It was so nice to actually have a conversation with her and spend time with her alone. We talked about school, friends, home and church. I loved every second of it.
But, I understand now mom. It's sad. I used to do no wrong, be the center of her world. Now, I'm lucky if she smiles at me. She's at the age where she's into being on her phone, music (earbuds drive me crazy), sports, and friends. No time for mama, unless she needs something. But, like I said, I know this is normal. I just never thought my little snugly girl would like being away from me. I am blessed she's not at that bipolar stage yet, but she's teetering. One minute she loves me, the next she's mad because I won't take her somewhere.

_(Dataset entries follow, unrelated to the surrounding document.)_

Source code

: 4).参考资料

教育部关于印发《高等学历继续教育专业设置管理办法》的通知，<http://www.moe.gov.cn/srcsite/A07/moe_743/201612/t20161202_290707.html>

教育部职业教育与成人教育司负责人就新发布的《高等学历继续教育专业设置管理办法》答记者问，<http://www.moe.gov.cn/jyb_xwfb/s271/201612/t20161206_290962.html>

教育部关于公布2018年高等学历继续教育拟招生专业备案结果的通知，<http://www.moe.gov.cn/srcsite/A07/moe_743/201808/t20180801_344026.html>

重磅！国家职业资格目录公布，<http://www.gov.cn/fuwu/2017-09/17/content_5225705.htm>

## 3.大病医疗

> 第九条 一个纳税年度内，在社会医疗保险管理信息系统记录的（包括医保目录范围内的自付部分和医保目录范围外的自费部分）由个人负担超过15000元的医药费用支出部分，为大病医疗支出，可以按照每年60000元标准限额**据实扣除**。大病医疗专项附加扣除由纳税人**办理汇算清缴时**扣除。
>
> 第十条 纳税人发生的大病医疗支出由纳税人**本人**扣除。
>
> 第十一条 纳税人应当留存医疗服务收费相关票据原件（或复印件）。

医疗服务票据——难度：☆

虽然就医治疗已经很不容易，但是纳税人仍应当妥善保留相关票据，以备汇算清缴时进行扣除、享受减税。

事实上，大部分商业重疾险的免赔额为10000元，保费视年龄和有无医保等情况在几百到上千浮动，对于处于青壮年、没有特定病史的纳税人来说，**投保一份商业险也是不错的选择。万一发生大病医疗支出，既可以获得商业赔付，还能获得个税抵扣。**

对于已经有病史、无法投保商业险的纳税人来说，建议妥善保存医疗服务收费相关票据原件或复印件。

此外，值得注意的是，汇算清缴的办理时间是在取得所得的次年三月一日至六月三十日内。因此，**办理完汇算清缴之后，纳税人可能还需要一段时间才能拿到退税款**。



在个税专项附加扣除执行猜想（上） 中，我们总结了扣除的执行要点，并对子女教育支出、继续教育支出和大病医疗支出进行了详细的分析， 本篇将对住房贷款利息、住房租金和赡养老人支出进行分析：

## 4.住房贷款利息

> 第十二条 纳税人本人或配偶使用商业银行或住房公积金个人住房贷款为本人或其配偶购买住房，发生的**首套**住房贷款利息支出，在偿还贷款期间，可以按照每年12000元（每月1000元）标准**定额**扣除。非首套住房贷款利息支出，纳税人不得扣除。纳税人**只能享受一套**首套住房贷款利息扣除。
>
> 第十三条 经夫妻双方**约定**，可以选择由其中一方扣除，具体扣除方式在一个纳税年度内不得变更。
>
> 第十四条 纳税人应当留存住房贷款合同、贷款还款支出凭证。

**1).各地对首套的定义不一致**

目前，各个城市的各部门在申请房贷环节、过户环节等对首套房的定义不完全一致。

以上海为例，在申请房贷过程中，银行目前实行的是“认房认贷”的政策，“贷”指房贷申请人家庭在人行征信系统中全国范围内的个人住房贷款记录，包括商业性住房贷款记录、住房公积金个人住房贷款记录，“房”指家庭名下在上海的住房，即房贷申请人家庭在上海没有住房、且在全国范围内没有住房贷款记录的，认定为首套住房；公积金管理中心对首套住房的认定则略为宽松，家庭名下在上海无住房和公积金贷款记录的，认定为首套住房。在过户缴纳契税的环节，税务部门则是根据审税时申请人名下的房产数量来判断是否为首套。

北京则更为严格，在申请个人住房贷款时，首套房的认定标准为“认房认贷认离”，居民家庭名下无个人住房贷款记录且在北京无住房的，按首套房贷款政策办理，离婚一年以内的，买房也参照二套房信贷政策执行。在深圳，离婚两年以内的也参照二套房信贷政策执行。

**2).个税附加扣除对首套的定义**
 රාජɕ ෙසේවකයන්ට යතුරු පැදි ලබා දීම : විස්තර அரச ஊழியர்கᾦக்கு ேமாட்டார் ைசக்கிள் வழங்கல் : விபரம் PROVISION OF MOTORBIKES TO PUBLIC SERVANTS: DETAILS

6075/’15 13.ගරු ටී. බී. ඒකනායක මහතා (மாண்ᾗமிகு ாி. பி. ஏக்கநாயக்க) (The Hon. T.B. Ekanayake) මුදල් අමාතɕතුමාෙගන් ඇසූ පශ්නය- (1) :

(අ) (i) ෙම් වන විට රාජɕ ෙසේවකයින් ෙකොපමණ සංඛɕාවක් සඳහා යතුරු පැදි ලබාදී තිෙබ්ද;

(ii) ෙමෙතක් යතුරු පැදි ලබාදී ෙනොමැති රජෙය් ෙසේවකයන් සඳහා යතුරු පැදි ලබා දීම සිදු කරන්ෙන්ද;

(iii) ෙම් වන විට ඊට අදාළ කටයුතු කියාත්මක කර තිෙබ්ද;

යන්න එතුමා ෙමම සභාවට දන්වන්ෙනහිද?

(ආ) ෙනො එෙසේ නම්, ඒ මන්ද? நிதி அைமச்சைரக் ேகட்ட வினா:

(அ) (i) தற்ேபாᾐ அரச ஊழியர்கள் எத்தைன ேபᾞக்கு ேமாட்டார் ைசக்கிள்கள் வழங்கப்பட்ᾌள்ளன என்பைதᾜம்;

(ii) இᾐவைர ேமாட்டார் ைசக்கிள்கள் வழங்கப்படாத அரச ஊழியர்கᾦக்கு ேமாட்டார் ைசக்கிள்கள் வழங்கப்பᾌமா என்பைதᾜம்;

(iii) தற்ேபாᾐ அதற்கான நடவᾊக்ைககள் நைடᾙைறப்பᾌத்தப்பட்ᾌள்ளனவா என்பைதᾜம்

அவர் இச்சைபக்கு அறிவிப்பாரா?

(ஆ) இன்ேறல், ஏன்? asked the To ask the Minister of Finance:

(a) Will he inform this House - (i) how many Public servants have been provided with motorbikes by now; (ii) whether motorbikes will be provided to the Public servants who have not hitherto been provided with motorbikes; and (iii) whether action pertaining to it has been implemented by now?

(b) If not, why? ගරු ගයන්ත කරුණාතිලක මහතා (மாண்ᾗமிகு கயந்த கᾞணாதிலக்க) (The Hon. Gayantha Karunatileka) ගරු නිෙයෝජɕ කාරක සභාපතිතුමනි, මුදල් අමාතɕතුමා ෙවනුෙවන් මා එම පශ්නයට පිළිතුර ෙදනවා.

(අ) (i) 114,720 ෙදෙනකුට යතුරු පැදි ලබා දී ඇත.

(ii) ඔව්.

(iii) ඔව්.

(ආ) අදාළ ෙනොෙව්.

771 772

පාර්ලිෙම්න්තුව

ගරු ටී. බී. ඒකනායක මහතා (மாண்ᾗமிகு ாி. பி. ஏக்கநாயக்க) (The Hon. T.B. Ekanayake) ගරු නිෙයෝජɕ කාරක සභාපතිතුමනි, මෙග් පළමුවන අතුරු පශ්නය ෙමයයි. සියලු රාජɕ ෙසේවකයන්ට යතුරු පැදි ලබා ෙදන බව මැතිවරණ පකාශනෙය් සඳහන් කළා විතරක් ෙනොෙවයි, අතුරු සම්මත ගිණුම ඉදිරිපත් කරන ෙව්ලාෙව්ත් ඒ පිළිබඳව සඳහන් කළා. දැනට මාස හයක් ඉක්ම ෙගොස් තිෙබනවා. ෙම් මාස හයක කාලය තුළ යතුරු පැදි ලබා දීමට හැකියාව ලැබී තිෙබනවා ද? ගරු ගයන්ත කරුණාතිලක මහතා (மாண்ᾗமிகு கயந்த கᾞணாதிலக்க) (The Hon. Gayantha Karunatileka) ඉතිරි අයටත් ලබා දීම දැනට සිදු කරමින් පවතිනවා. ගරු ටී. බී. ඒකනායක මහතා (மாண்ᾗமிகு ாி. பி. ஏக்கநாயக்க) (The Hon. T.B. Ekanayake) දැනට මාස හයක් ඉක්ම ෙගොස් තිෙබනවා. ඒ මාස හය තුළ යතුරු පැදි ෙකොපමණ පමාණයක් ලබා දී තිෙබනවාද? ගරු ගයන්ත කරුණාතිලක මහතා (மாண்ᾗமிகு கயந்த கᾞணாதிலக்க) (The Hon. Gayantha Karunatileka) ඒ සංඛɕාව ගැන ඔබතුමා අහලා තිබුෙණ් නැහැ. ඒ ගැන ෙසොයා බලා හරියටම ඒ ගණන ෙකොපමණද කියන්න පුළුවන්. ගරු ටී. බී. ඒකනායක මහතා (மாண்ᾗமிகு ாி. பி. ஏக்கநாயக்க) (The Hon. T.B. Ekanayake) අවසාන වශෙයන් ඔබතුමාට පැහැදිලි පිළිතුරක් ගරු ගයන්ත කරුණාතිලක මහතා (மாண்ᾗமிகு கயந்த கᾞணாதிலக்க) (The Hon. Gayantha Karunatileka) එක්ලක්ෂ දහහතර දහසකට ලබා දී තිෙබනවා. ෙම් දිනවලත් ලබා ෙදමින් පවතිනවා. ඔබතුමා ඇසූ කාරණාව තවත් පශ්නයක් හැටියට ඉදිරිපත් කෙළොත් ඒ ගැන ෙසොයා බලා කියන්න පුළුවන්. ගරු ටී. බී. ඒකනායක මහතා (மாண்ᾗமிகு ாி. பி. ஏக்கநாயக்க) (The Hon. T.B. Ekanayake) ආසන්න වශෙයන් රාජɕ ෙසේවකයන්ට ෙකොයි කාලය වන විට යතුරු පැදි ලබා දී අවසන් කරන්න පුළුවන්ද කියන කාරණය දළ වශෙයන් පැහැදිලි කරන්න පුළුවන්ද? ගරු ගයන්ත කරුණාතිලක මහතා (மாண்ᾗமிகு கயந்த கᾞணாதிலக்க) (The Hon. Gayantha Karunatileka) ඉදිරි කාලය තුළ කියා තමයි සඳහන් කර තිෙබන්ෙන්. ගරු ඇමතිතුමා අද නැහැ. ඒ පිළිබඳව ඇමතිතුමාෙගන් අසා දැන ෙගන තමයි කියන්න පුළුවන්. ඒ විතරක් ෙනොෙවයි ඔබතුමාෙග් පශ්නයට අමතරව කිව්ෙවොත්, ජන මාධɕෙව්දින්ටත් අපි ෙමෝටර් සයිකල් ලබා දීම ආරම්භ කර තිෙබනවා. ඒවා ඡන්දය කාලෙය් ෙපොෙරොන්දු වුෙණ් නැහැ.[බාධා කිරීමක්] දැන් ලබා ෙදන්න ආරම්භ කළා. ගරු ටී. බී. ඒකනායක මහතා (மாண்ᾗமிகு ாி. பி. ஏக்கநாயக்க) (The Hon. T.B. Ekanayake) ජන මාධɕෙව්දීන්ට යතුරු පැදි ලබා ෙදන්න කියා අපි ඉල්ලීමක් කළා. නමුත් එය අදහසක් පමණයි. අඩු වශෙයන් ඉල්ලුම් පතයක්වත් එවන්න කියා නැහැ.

Yes, this is what I wanted though. I wanted to experience all of the parenting. The good, bad, and the ugly. I didn't want to leave this world without having arguments over chores and grades with her. Call me crazy, but I needed this time and continue to need this time. She is a total "daddy's girl" and I'm so happy for that. Albeit, I am a bit jealous, but in the long run, the bond they have is so strong, it will see her through some rough days.
I hope she always knows that I know she loves me very much. And I know this is a normal part of growing up, especially for girls. I know all this, because I did all this too. I'm sorry mom! But, I'm sure you know that and like me, I'm sure you know that I love you unconditionally. My love for Karley is greater than I can ever put into words, and I know she loves me right back.
Thank you for all of your continuous prayers for not only me, but my friends. Some are not doing so well. This roller coaster never ends and I'm so afraid of losing someone really close. It's harder to sleep lately. I've just been so tired but can't sleep. I pray for strength from God for all of this. Also, I have scans Sept. 15th so prayers are so much appreciated. This is the first time I've gone longer than 3 months without a scan.